Of the entries below, return exactly those lines that fall between the one containing "A Central da Cerveja" and the one containing "suas atividades em 31", the two end lines included.

(The data begins)

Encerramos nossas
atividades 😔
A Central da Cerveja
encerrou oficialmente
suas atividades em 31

(The data ends)
(The data begins)

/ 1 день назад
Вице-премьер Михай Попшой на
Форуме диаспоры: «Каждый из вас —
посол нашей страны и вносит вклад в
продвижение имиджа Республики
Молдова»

(The data ends)

Finished exercise —
A Central da Cerveja
encerrou oficialmente
suas atividades em 31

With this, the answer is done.